8 Temmuz 2013 Pazartesi

"Roma'yı gör de öl, Gökova'yı gör de yaşa"

Yaşamının önemli kısmını Ege kıyılarında geçirip, yine bu kıyılarla ilgili pek çok eser veren Halikarnas Balıkçısı Cevat Şakir Kabaağaçlı “Roma’yı gör de öl, Gökova’yı gör de yaşa” der. Gökova Körfezi’ni ve onun merkezi sayılan Akyaka’nın güzelliğini anlatmak için bundan başka söze gerek yok aslında. 



Muğla’dan turizmin gözde yerleşimlerine doğru devam eden yolda, muhteşem bir manzara çıkar karşınıza. Sakar Dağı’ndan kıvrıla kıvrıla kıyıya inerken Gökova Körfezi tüm ihtişamı ve çekiciliğiyle eşlik eder tatilcilere. Genellikle Marmaris, Bodrum ve Fethiye gibi ünü sınırlarımızı aşan merkezlere giden yolcular, Gökova’ya sadece bakıp geçerler.
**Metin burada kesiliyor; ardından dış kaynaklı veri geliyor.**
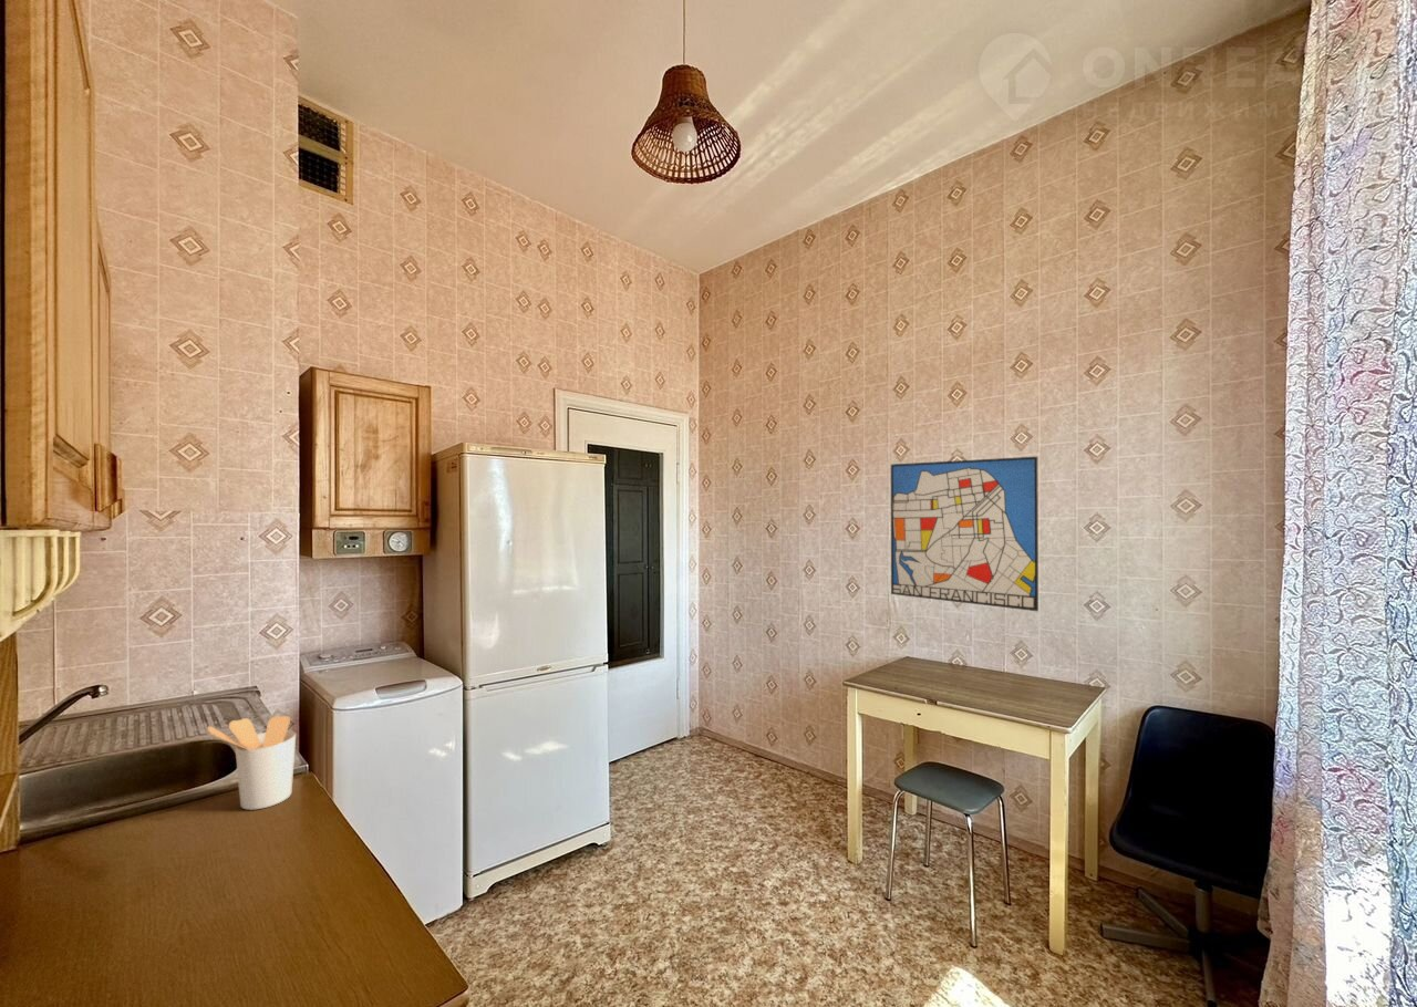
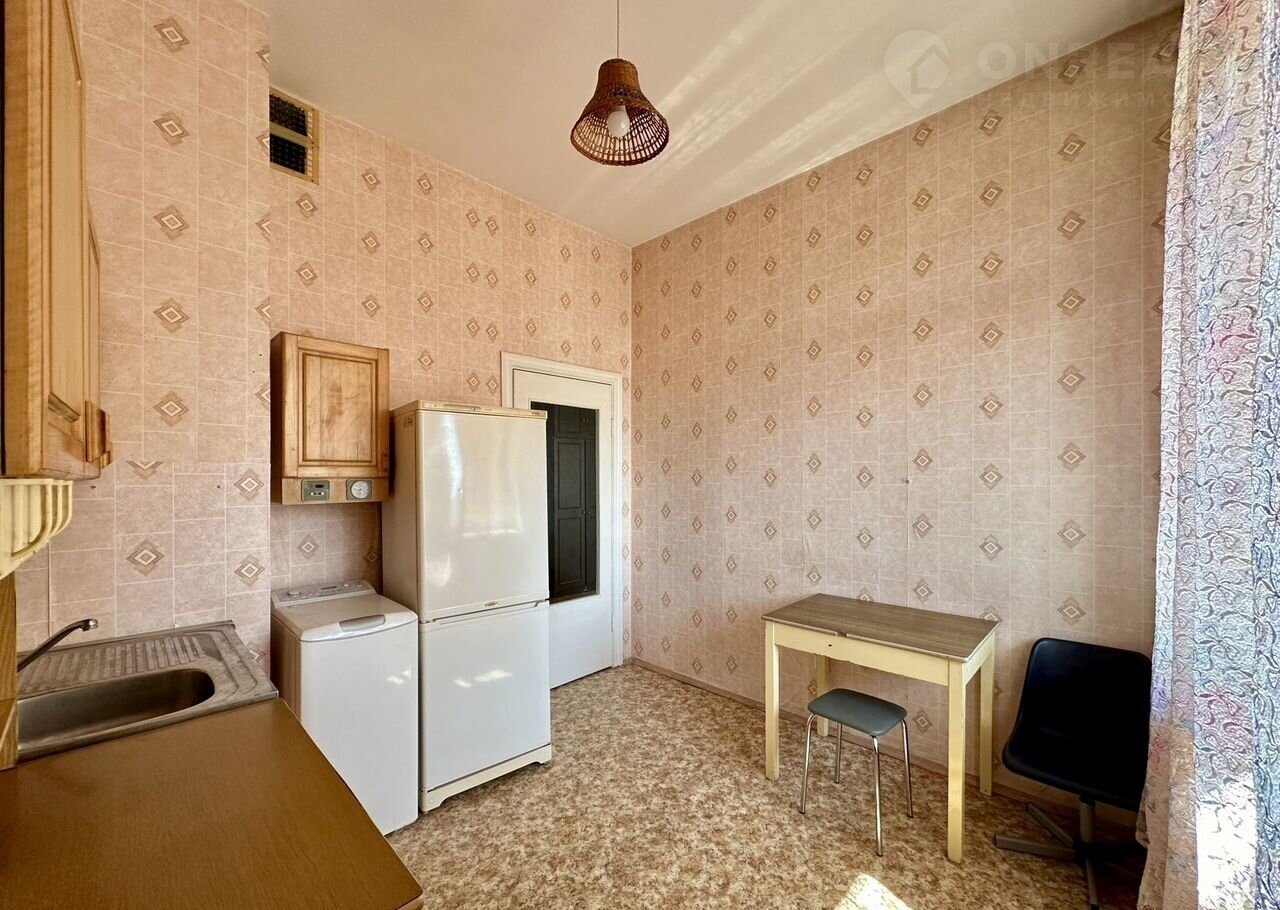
- utensil holder [206,715,297,811]
- wall art [890,456,1040,612]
Bu nedenle de uzun yıllar saklı kalan Gökova Körfezi ve Akyaka, her anlamda kendini korumayı başarmış. 
Denize akan dağlar nedeniyle kıyılarında düz alan bulunmaması bölgeyi talandan bir ölçüde korumuş. Ama buraları asıl koruyan sanırım Nail Çakırhan’ın mimari başarısı olmuş. Mimari eğitimi olmayan ancak projesini çizip kendi için buralı ustalara yaptırdığı Ula Evi, 1983 yılında Uluslararası Ağahan Mimarlık Ödülü’nü kazanmış. İslam ülkelerinin mimari eserlerine her yıl verilen, son derece prestijli bu ödül sayesinde bölgenin mimarisine dikkat çekerek, korunması için çalışmalara başlanmış. 1988 yılında “Çevre Koruma Bölgesi” ilan edilmiş. Böylece 80’li yılların ikinci yarısında başlayıp 90’lı yıllarda ivme kazanan kıyı talanlarında da kurtulmayı başarmış.
Her ne kadar mimar olmasa da, 1992 yılında, “Mimarlığa Katkı Ödülü” İstanbul Mimarlar Odası tarafından Nail Çakırhan’a verilmiş. Kendi evinden başka, yerel ustalarla birlikte, birçok ev ve otel projesini hayata geçirerek bugünkü Akyaka’nın mimari ruhunun ortaya çıkmasını sağlamış. Bugün Akyaka evlerinin “Çakırhan Mimarisi” ile tanınmasının nedeni de, kendini Gökova’ya adayan ve onu kem ellerden koruyan Nail Çakırhan’a bir gönül borcu olsa gerek.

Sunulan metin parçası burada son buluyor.